Gisteren kwamen wij hier aan, en terwijl Tante rust, schrijf ik je met een primitieve schrijfrommel [?] een woordje. Wij waren een dag stil in Montreux, 't was er zoet en fijn, en wij zaten stilletjes van de zon te smullen aan het meer. Gisteren tot Sierre gespoord en toen 21/2 uur gereden naar boven tot Fang, daar wachtte ons een muildier die de bagage te dragen kreeg, en klommen wij nog 11/2 km tot hier.
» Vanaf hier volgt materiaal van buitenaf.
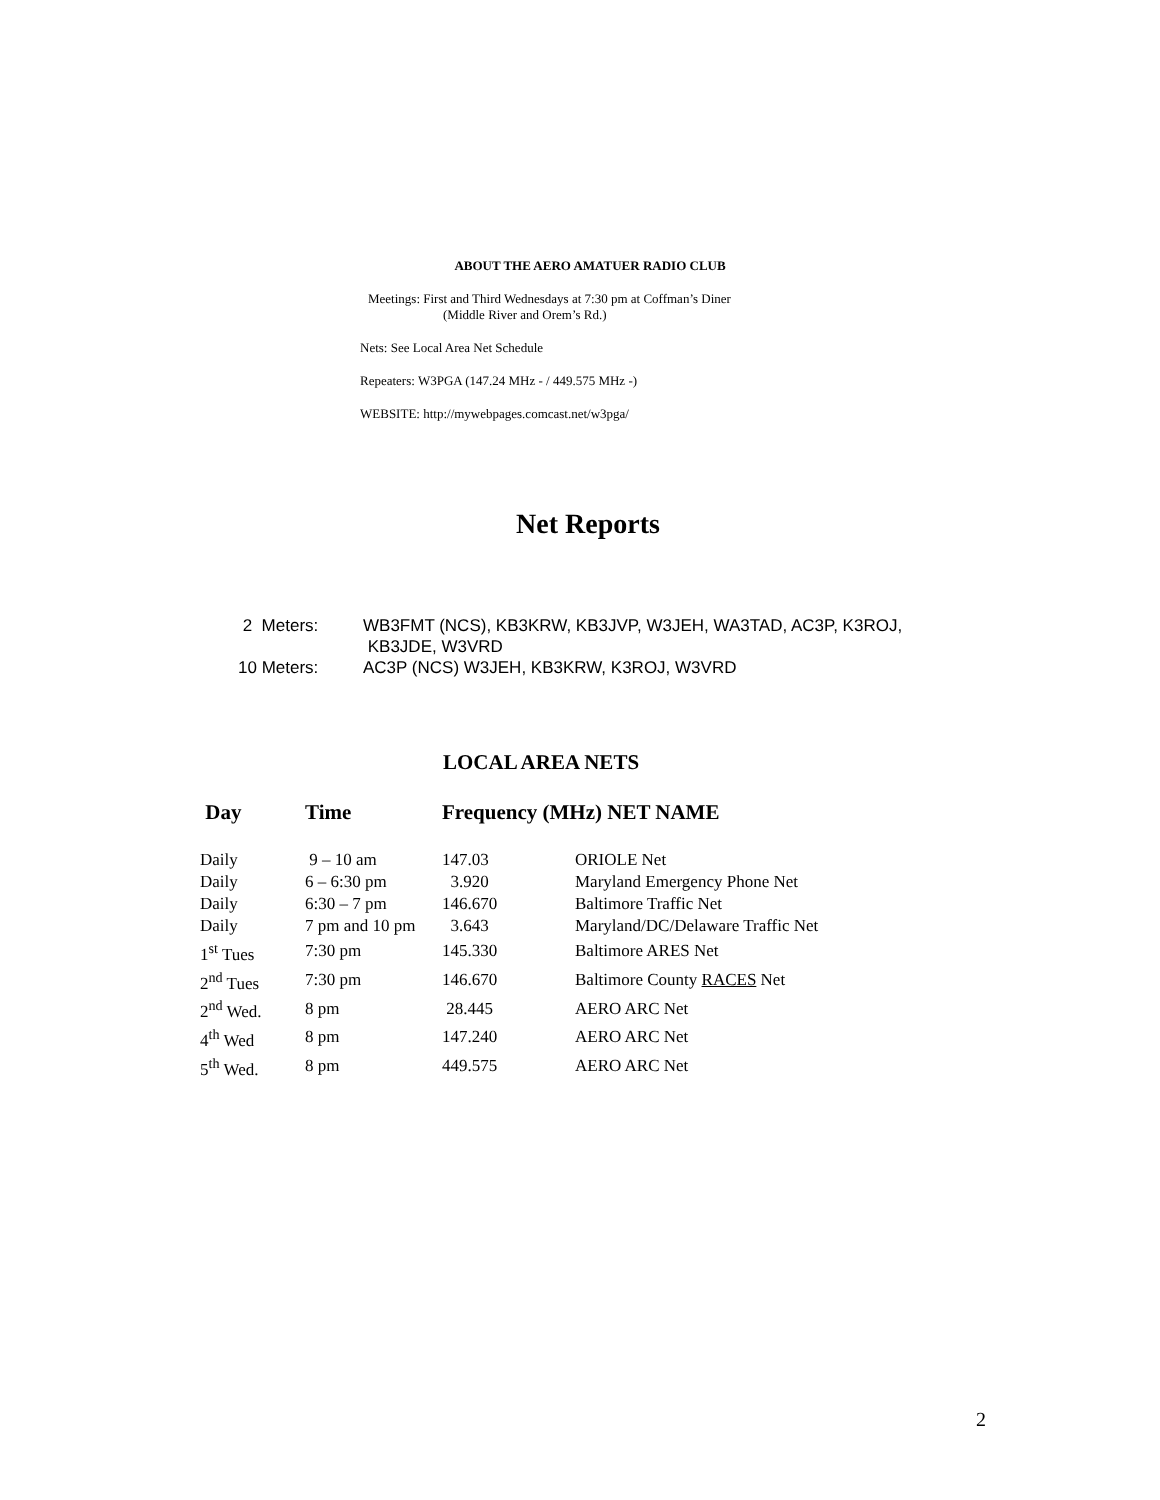ABOUT THE AERO AMATUER RADIO CLUB
Meetings: First and Third Wednesdays at 7:30 pm at Coffman’s Diner
(Middle River and Orem’s Rd.)
Nets: See Local Area Net Schedule
Repeaters: W3PGA (147.24 MHz - / 449.575 MHz -)
WEBSITE: http://mywebpages.comcast.net/w3pga/
Net Reports
| 2 Meters: | WB3FMT (NCS), KB3KRW, KB3JVP, W3JEH, WA3TAD, AC3P, K3ROJ, KB3JDE, W3VRD |
| 10 Meters: | AC3P (NCS) W3JEH, KB3KRW, K3ROJ, W3VRD |
LOCAL AREA NETS
| Day | Time | Frequency (MHz) NET NAME | |
| --- | --- | --- | --- |
| Daily | 9 – 10 am | 147.03 | ORIOLE Net |
| Daily | 6 – 6:30 pm | 3.920 | Maryland Emergency Phone Net |
| Daily | 6:30 – 7 pm | 146.670 | Baltimore Traffic Net |
| Daily | 7 pm and 10 pm | 3.643 | Maryland/DC/Delaware Traffic Net |
| 1<sup>st</sup> Tues | 7:30 pm | 145.330 | Baltimore ARES Net |
| 2<sup>nd</sup> Tues | 7:30 pm | 146.670 | Baltimore County RACES Net |
| 2<sup>nd</sup> Wed. | 8 pm | 28.445 | AERO ARC Net |
| 4<sup>th</sup> Wed | 8 pm | 147.240 | AERO ARC Net |
| 5<sup>th</sup> Wed. | 8 pm | 449.575 | AERO ARC Net |
2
De avond was mooi, en 't pad steeg door geurige weien die nog vol voorjaarsbloemen stonden, en rondom staan alle groote witte kerels die zoo gemakkelijk te beklimmen schijnen van onder af gezien, maar je oogen klimmen zoo gemakkelijk!
In Cherneux boven Montreux bezocht ik de Haverman's, zij is daar met een ziek dochtertje van 15, dat was treurig zoo dat de herinnering mij niet verlaat, 't kind heeft ingewand tuberculose en zal zeker sterven, zij lag daar met een dosch ravenzwart haar op haar kussen, buiten op 't balcon, zóó fijntjes en mager, en lag maar van hoog boven 't meer over 't meer te turen, en je wilde maar al weten wat er in dat kinderhart omging, dat in haar gezichtje de expressie had die al niet meer van deze wereld was, zoo overgeven en zacht “kijk nu wordt 't meer paarsch, weet jij hoe dat komt oom Holst, 't is altijd blauw” maar je hoefde er niet op te antwoorden, want zij was al weer met haar gedachte weg en ergens anders.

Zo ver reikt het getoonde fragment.